Mehmet Edip Ören
Mehmet Edip Ören

Postmodern Bir Hasan Sabbah

Postmodern Bir Hasan Sabbah

Her gün taze bir başlangıçtır…Umutlandığımız ve bitmeyen isteklerimizin beklenti başlangıçlarıdır. Aylar da aynen öyledir. Hep bir şeyler umarız. Kâh sağlık, kâh maddiyat, kâh sevgi vs… Mutlaka beklentilerimiz vardır. Hakkınıza hayırlı olacakların tahakkuku temennisiyle Ekim ayı hepinize hayırlı olsun.
Merhabalar efendim…

Geçtiğimiz günlerde bir ara yazmayı tasarladığım çok uzun metrajlı kitaptan, daha doğrusu rafa kaldırdığım taslağındaki önemli konuların birinden bahsetmek istiyorum…

Bu olay, geçenlerde aldığım bir video tarafından tetiklendi… Video, İsviçre’nin Davos kentinde bir kırsalda çekilmiş. Hani şu meşhur ” One Minute ” komedisinin cereyan ettiği Davos varya, oradan bahsediyorum…

Bir Türk gurup kırsalda gezintiye çıkıyor. Issız ve kimsenin yaşamadığı bir yerde basit bir düzenekle karşılaşıyorlar. Sandığın içinde mahdut miktarda atıştırmalık ve meşrubat var. Üzerlerinde de fiyatları yazıyor. Konserve kutusu gibi bir şey de para dolu… Gelen veya geçen tükettiğinin parasını bırakıp gidiyor… Birdenbire kafanızdan “olur mu yahu, paraları biri çalar” diye mutlaka geçmiştir. İşte olay da burada başlıyor… Türkiye’de yaşayan kimselerin aklına gelecek olayların hiç birisi orada yaşanmıyor ve de kimsenin aklının ucundan bile geçmiyor… Bize gösterilmek istenen resme baktığımızda, bunlar gavûr, her türlü rezillik ve melânet bunlarda. Biz ise elhamdulillah müslüman dürüst emin ve doğruyuz vs…

Yaşadığımız gündelik olaylardandır… Uğradığımız bir dostumuz, on liralık malı yüz liraya nasıl sattığını ballandıra ballandıra anlatırken gözü saate takılır ve aceleyle kalkar. Sen çayını iç ben hemen geliyorum. İkindi okunmak üzere, gibi laflar duyarsınız… Konu işte tam burada sürekli dediklerimle çakışıyor. Biz müslüman falan değiliz. Tek şartı baş örtmek olan yeni bir dinin elemanlarıyız, hepimiz farkında olmadan bu dine dahil olduk…

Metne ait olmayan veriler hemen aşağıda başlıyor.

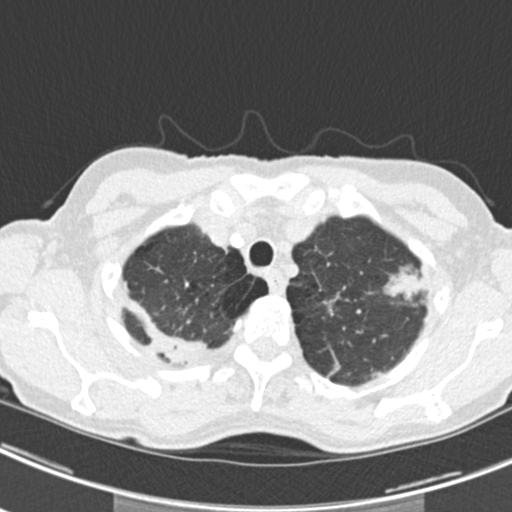
Axial slice from a low-dose chest CT screening exam, second annual screen, lung window (W 1500 / L -600 HU), standard (soft-tissue) reconstruction kernel (B30f), 120 kVp, slice 35 of 219 in the series. Female, age 63 years at enrolment. Current smoker at enrolment.
Lesion marked by an expert reader, box from (x=370, y=254) to (x=433, y=314) px. The screening reader recorded 9 non-calcified nodules or masses ≥4 mm on this exam (left upper lobe, right upper lobe, left upper lobe, left lower lobe, right middle lobe, left lower lobe, left lower lobe, right lower lobe, right lower lobe); which of them this box marks is not recorded. Official screen result: positive, other.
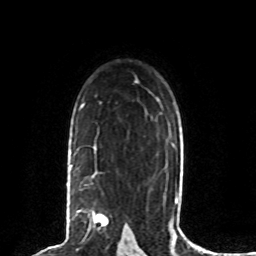
Breast MRI (dynamic contrast-enhanced), one axial slice; slice 55 of 80 in the series (ordered by position); cropped to one breast; dynamic contrast-enhanced series, time point 2 of 8 at this slice position (early post-contrast); 1.5 T; TE 4.2 ms, TR 7 ms; 2 mm slice thickness; 256 × 256 image matrix, field of view 165 × 165 mm. Female patient.
Outlined on this slice (semi-automatic segmentation, software-assisted and operator-edited):
- enhancing-tissue mask used for the functional tumour volume (all voxels passing the contrast-enhancement thresholds inside the analysis volume; usually the tumour): bounding box (x1, y1, x2, y2) in pixels: (67, 164, 108, 227)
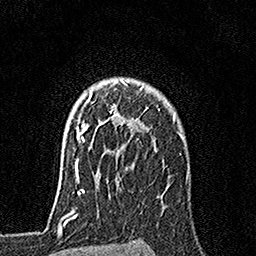
Breast MRI, one axial slice. Position 126 of 160 along the scan axis. Cropped to one breast. Dynamic contrast-enhanced series, time point 2 of 7 at this slice position (early post-contrast). 1.5 T. TE 3.5 ms, TR 7.2 ms. 256 × 256 image matrix. Female patient.
Structures marked on this image (semi-automatically segmented with operator editing):
- enhancing-tissue mask used for the functional tumour volume (all voxels passing the contrast-enhancement thresholds inside the analysis volume; usually the tumour): bounding box [x1, y1, x2, y2] px = [79, 81, 160, 153]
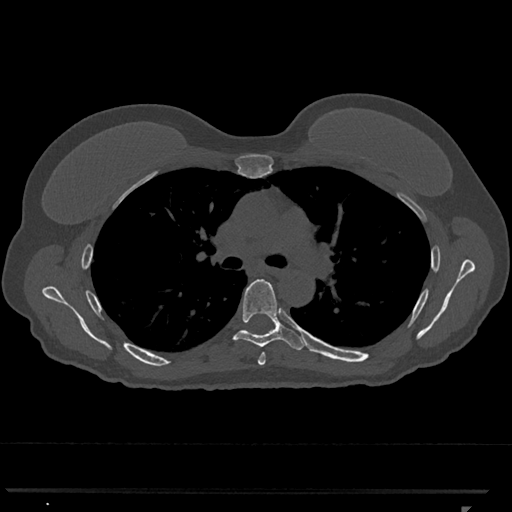
CT including the spine, one axial slice. Slice 766 of 793 in the series (ordered by position). 120 kVp. Bone window (W 1800 / L 400 HU). 0.5 mm slice thickness. 512 × 512 image matrix, field of view 380 × 380 mm. Patient: female, 62 years. From the clinical record (not read from this slice): primary cancer: renal.
Structures marked on this image (semi-automatic segmentation, software-assisted and operator-edited):
- T5 vertebra: bounding box (x1, y1, x2, y2) in pixels: (258, 353, 266, 365)
- T6 vertebra: (222, 279, 305, 350)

Yeni dinin selameti için kimsenin müslümanlığı anlamaması ve de bilmemesi gerekiyor. Türkçe’den öcü gibi korkuş ve yasaklama isteği de buradan kaynaklanıyor… Çoğunuz hatırlarsınız, İngilizlerin Cat Steavans isminde bir müzik ilahı vardı. Sonra Yusuf İslam adını alarak Müslüman oldu… Bir gün ne dedi biliyor musunuz… “Ben İslam’ı müslümanlardan öğrenseydim asla dinimi değiştirmezdim.”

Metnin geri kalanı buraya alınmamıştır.